While he’s perfectly at home in the studio, developing that sound studio tan, Sehgal retains a lifelong passion for wild-tracking. Why pillage someone else’s digital library when you can find your own sounds? “If I go and record it,” he says, “it will be more where I want it to be than if I’d just pulled it out from an effects library. On most big ads, the first thing you’re told is, ‘We’ve shot no sound.’ So you start off with the stuff where you know what you have to record.”
A roll of the dice
He cues up the Heineken Skyfall spot, Express, and pauses at a dice roll. “They’ll want to hear that – all the sounds that tell the story through the film.” So Sehgal will sit there, rolling dice and recording it until it’s right. Those train screeches in the Express spot came from recording cargo trains while sat in a siding at Willesden Junction. “You don’t have to put it in,” Sehgal adds, “but it’s those details that give a subliminal depth. Without them, it still works, but with them, it’s all that much more believable.”

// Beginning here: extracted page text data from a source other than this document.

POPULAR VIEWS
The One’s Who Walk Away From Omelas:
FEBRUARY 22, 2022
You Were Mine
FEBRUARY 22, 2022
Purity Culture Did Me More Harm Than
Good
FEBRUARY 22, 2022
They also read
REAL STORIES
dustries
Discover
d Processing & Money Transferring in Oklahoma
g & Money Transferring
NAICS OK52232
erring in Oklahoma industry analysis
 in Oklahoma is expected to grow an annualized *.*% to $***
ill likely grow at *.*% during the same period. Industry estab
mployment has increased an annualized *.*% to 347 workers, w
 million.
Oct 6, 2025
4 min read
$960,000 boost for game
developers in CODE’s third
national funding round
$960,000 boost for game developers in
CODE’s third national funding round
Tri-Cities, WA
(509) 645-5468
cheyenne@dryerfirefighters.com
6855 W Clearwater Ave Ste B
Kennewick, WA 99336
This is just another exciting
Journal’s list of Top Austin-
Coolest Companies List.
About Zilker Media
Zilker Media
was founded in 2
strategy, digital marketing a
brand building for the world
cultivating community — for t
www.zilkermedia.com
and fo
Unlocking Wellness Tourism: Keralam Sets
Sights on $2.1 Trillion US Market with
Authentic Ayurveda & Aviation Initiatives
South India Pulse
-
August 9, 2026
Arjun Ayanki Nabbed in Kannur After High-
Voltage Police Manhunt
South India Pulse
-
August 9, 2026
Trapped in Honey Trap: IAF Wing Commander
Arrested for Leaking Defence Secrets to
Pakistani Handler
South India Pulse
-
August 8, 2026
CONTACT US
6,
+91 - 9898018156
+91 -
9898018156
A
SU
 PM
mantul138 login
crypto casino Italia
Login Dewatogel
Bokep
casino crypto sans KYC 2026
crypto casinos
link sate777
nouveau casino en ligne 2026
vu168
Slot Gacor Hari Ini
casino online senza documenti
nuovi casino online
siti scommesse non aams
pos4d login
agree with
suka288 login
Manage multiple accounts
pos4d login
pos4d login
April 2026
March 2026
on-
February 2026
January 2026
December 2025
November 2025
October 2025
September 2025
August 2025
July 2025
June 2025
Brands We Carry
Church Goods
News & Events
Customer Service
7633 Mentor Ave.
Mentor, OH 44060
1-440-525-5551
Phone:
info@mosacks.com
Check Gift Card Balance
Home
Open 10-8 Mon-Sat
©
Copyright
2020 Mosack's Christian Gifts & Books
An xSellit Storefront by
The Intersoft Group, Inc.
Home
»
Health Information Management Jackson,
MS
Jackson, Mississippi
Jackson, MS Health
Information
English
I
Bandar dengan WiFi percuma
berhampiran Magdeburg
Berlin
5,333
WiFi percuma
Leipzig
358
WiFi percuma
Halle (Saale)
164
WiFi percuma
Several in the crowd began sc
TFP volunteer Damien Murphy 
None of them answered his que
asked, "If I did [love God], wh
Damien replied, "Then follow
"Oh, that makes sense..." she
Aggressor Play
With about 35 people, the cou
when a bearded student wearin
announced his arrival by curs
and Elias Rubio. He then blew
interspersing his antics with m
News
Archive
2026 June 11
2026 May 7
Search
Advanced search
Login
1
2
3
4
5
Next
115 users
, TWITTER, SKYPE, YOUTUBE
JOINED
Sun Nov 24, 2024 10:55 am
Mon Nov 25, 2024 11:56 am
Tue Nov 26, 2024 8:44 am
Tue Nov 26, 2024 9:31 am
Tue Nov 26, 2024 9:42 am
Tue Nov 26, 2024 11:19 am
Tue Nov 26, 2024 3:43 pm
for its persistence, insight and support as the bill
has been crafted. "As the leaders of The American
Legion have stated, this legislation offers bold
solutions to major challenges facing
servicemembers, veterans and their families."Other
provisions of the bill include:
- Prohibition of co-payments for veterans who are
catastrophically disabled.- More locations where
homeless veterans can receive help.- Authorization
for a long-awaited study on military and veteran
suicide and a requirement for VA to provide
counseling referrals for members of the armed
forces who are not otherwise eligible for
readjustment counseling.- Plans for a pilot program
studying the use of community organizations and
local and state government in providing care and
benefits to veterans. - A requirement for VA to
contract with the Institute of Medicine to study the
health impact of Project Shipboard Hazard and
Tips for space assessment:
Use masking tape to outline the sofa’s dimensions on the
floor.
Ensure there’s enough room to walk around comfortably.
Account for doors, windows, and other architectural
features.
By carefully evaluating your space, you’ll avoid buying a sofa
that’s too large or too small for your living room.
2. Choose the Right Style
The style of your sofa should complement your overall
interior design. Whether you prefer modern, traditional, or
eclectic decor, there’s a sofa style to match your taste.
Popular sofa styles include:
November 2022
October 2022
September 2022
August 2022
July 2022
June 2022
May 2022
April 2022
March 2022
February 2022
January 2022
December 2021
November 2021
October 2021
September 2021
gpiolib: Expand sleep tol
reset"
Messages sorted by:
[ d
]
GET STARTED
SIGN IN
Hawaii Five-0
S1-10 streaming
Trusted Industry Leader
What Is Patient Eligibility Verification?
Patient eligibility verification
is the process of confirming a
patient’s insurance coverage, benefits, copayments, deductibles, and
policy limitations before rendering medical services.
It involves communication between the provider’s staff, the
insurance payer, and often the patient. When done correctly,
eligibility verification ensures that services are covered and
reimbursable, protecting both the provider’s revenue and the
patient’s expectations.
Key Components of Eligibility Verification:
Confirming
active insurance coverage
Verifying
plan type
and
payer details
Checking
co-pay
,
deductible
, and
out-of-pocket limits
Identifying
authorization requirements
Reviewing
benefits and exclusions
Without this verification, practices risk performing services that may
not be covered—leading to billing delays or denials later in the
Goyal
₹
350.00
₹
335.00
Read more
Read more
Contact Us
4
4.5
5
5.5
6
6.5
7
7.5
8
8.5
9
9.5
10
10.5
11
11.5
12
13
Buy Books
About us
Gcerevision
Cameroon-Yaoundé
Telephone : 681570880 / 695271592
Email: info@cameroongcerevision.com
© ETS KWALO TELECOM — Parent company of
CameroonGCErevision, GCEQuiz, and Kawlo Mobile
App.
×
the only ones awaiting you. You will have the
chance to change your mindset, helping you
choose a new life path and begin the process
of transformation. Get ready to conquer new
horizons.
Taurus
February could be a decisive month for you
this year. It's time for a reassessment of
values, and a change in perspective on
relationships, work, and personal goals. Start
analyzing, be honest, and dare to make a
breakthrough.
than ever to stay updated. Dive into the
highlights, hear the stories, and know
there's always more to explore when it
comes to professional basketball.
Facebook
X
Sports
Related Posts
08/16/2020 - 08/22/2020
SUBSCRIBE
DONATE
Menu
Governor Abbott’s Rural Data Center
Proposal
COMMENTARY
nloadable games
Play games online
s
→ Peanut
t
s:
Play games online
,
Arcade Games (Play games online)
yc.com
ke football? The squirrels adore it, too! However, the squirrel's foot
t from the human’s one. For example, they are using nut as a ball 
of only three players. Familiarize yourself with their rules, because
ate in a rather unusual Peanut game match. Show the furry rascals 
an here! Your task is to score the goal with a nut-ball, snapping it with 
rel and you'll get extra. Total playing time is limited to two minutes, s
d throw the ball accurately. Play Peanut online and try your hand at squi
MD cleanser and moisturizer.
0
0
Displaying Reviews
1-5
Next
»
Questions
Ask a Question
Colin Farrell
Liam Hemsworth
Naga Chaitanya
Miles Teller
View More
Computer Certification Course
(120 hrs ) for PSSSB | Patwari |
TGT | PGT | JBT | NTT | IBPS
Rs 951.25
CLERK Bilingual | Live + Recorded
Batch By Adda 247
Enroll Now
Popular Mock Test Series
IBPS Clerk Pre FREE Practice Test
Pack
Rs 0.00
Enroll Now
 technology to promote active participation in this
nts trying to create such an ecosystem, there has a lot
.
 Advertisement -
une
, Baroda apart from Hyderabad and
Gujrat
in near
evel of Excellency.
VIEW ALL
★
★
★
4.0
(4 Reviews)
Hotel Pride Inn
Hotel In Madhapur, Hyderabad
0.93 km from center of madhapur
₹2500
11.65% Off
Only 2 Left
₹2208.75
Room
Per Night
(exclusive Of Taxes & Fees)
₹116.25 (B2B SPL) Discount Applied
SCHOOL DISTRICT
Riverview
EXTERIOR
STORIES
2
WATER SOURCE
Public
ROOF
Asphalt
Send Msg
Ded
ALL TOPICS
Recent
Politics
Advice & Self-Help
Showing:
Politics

For Heineken’s latest India-set spot Voyage, Sehgal flew to the country to wild-track a sound design that matches the richly baroque visuals frame for frame. He inveigled his wife’s aunts to provide the high, keening (and not quite subliminal) sound of women beggars clustering around a bus. “The fireworks you hear I recorded during Diwali – I used sounds that are all quite real. They’re all authentic.” And, just as Hitchcock liked to play a cameo in each of his films, so Sehgal himself can be heard – maybe a shout here, a cry there – in each of his sound designs.
Express delivery
Then there’s syncing the music. “All Heineken spots have a track, and they’re edited very specifically to picture. I’ll do hundreds of edits until all the key points hit with a beat.” Heineken’s Express comprised at least 200 audio tracks, one on top of the other like some digital tower of Babel. One of Sehgal’s personal favourite spots, the multi-award winning Write the Future for Nike, is built up of more than 300 tracks. “It was a flowing project, with months of work for everyone,” he says. “And it was great to do.” He laughs as he looks back, “The amount of time editing music to make that picture!”
It’s all a long way from those early spots at Silk Sound, cueing live voice and vinyl. As with so much in the industry, the devil is in the detail. And in Sehgal’s studios at Grand Central, no detail goes unnoticed, you can guarantee that; it’s what keeps him so continuously in demand. And with new sound systems coming in all the time, the new age of the sound designer is only just hitting its stride. But you can bet Raja Sehgal will be there, designing the future.